Behind every great ecommerce website is a database, and in the early 2000s Amazon.com’s database was not keeping up with the company’s business.
Part of the problem was that Amazon didn’t have just one database – it relied on a series of them, each with its own responsibility. As the company headed toward becoming a $10 billion business, the number and size of its SQL databases exploded and managing them became more challenging. By the 2004 holiday shopping rush, outages became more common, caused in large part by overloaded SQL databases.
Something needed to change.
But instead of looking for a solution outside the company, Amazon developed its own database management system. It was a whole new kind of database, one that threw out the rules of traditional SQL varieties and was able to scale up and up and up. In 2007 Amazon shared its findings with the world: CTO Werner Vogels and his team released a paper titled “Dynamo – Amazon’s highly available key value store.” Some credit it with being the moment that the NoSQL database market was born.

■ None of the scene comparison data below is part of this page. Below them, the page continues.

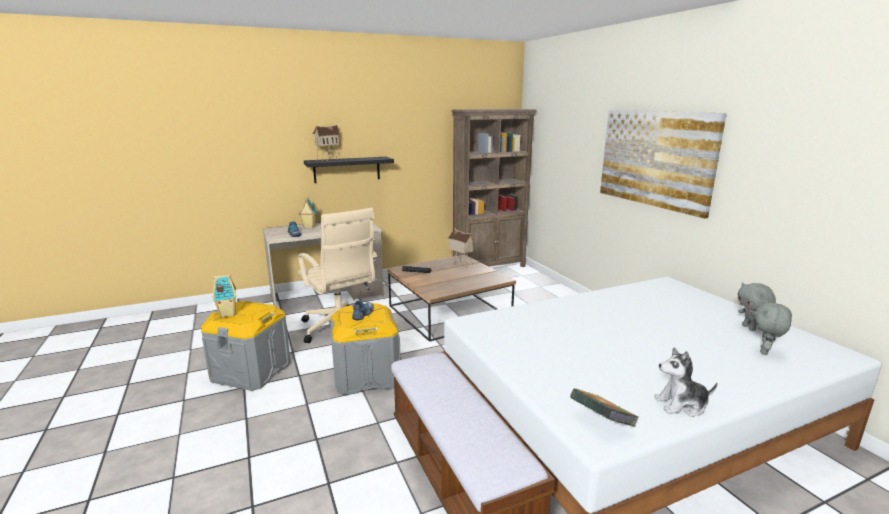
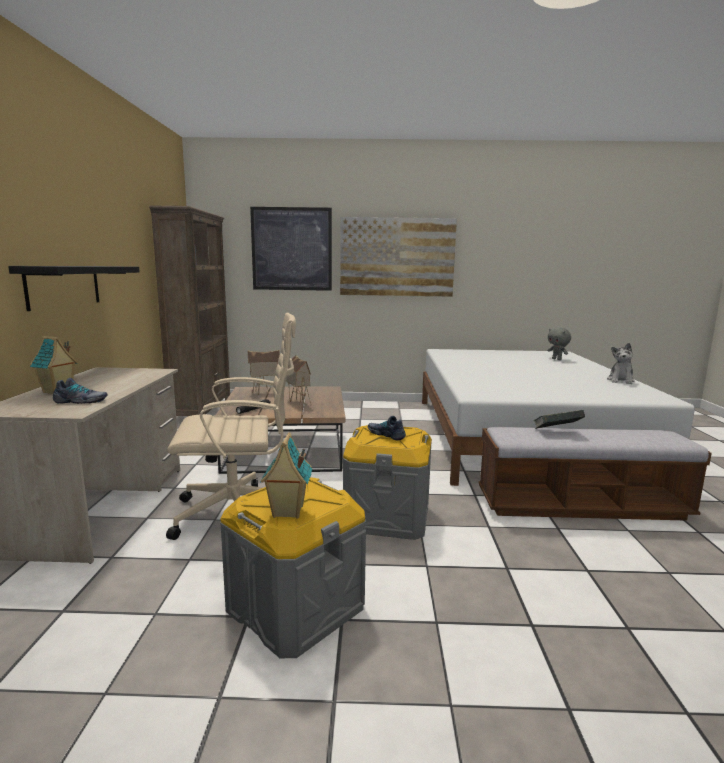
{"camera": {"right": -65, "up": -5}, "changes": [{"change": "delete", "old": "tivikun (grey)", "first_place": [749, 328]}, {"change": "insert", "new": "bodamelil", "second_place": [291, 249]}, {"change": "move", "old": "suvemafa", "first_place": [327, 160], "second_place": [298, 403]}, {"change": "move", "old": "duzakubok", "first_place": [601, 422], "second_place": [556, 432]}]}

+ MORE AT NETWORK WORLD: NoSQL takes the database market by storm +
The problem with SQL
The relational databases that have been around for decades and most commonly use the SQL programming language are ideal for organizing data in neat tables and running queries against them. Their success is undisputed: Gartner estimates the SQL database market to be $30 billion.
But in the early to mid-2000s, companies like Amazon, Yahoo and Google had data demands that SQL databases just didn’t address well. (To throw a bit of computer science at you, the CAP theorem states that it’s impossible for a distributed system, such as a big database, to have consistency, availability and fault tolerance. SQL databases prioritize consistency over speed and flexibility, which makes them great for managing core enterprise data such as financial transactions, but not other types of jobs as well.)
Take Amazon’s online shopping cart service, for example. Customers browse the ecommerce website and put something in their virtual shopping cart where it is saved and potentially purchased later. Amazon needs the data in the shopping cart to always be available to the customer; lost shopping cart data is a lost sale. But, it doesn't necessarily need every node of the database all around the world to have the most up-to-date shopping cart information for every customer. A SQL/relational system would spend enormous compute resources to make data consistent across the distributed system, instead of ensuring the information is always available and ready to be served to customers.
One of the fundamental tenets of Amazon’s Dynamo, and NoSQL databases in general, is that they sacrifice data consistency for availability. Amazon’s priority is to maintain shopping cart data and to have it served to customers very quickly. Plus, the system has to be able to scale to serve Amazon’s fast-growing demand. Dynamo solves all of these problems: It backs up data across nodes, and can handle tremendous load while maintaining fast and dependable performance.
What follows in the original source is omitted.